Perfect doesn’t exist. Yet she did.
No one is perfect. Some bodies aren’t either. Damn, she tested that theory. Straight away those eyes betrayed her personality: unreasonably amazing.
Fell in love. Still falling. Up.
Blown away. A beautiful smoke. Untouchable. Timing rang till shortchanging my heart. We couldn’t be. A brutality. She left me happy to be sad. Somehow.
Life is cruel. Love is something.
It’s better to have?…Painfully, yes. Didn’t eat for days. Love starves. A haunted mind. She wandered freely within. Everywhere I look she’s there. Everywhere, but here.
Tears fell. For her. For an impossible now.
‘I’ll always forget you,’ I lied. To myself, trying, but not really. Kissing those lips again. Crystalline memories. I was never the same. Grown. But, driven up the walls. Pulled into a Vettriano. Happy sadness.
Hypnotic dancer. Magic moments. Disappearing act.
Beauty and the least. Part of me died so I could live. I’ll never be the same. Thank you. I’ll remember kissing her; there’s no telling how many times I’ll do it, for all the ones I’ll never get.
It just…wasn’t meant to happen.
Heart returned. Ceasefire. Closure, at least. The friendliest of fire, heat I’ll always stay warm by. Helplessly, I’ll love her no matter what.

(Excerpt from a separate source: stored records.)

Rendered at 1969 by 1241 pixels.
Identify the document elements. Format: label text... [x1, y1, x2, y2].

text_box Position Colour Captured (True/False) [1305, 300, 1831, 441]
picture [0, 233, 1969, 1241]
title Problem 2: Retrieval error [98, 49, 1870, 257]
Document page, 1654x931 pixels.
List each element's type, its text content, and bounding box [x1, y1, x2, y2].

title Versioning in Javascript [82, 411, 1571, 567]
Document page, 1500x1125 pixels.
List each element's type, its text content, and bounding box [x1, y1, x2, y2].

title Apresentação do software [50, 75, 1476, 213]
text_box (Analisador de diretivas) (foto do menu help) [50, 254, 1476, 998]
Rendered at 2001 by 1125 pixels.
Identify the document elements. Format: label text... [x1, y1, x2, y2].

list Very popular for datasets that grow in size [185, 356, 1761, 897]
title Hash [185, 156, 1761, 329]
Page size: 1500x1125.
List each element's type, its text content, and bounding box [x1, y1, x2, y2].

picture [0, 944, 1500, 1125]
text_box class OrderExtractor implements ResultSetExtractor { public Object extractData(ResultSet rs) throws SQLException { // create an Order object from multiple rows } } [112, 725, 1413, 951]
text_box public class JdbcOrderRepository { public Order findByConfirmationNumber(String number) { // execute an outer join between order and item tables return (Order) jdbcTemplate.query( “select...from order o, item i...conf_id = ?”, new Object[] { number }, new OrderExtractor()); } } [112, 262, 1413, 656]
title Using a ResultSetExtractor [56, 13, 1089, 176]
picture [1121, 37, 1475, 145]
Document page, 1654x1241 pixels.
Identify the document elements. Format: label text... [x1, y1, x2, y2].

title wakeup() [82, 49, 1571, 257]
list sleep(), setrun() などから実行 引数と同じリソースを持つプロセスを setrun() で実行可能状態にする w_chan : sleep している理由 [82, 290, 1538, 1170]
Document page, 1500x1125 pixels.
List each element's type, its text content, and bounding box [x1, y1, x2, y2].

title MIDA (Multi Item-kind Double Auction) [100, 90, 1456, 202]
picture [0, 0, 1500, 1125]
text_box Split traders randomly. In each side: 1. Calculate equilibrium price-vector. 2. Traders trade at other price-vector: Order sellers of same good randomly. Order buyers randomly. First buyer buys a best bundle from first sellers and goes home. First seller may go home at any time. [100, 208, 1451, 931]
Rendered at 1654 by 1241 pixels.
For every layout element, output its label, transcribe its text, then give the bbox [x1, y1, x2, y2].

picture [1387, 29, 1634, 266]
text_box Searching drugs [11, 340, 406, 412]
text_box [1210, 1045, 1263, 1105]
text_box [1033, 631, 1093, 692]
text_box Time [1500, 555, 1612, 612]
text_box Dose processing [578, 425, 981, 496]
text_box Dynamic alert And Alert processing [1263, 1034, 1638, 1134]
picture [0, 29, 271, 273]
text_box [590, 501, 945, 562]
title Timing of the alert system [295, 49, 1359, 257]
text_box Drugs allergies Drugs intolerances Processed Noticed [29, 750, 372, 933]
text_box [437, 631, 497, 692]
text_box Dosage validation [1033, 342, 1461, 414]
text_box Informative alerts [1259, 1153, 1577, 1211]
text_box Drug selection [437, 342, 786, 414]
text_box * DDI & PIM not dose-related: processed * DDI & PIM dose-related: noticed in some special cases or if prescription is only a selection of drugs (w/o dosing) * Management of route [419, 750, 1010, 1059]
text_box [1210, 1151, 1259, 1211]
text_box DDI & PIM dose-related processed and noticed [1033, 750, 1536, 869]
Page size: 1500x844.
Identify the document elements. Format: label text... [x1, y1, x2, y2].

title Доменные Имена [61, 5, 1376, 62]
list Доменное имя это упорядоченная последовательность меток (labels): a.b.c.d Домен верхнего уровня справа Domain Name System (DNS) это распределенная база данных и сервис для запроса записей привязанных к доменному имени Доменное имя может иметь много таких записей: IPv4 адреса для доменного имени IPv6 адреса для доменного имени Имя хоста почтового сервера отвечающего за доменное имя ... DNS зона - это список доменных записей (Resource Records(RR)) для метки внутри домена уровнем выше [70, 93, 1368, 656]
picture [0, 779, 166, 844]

Ballerina continues to dance. Dance, ballerina.
I understand. I’m sad. Alone again. Time trapped, forever throwing pebbles at window, of no Juliet. As rescuers continue working tirelessly for man who fell in love. But they don’t know he knows how to deal with it. With words and stretching time. That he had fallen upwards, to a better place. Somehow, some way.